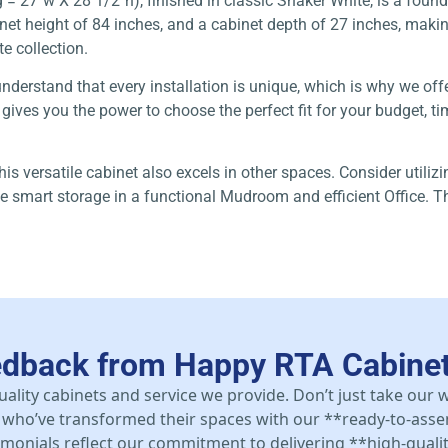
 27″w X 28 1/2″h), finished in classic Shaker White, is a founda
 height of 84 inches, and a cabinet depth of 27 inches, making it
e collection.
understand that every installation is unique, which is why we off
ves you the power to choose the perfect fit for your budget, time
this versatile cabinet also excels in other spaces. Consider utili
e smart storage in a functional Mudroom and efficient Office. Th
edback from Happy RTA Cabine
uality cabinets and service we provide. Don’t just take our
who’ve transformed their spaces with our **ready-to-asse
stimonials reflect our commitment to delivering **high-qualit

========================================

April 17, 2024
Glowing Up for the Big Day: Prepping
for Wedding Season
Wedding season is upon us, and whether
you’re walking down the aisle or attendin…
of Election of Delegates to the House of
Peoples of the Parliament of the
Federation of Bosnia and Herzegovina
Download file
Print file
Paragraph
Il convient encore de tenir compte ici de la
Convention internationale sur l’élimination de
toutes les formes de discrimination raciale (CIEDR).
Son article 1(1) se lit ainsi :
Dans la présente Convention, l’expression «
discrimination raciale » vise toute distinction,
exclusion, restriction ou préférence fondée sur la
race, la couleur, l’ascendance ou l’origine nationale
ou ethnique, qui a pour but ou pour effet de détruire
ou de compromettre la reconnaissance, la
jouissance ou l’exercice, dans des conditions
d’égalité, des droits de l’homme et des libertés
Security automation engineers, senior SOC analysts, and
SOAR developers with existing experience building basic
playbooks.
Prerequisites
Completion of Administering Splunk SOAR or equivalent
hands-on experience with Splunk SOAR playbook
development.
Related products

========================================

● What to produce
From the records above, repeat exactly the lines from the one with "27″w X 28 1/2″h), finished" through the one with "ves you the", both included.

● Result for this task
 27″w X 28 1/2″h), finished in classic Shaker White, is a founda
 height of 84 inches, and a cabinet depth of 27 inches, making it
e collection.
understand that every installation is unique, which is why we off
ves you the power to choose the perfect fit for your budget, time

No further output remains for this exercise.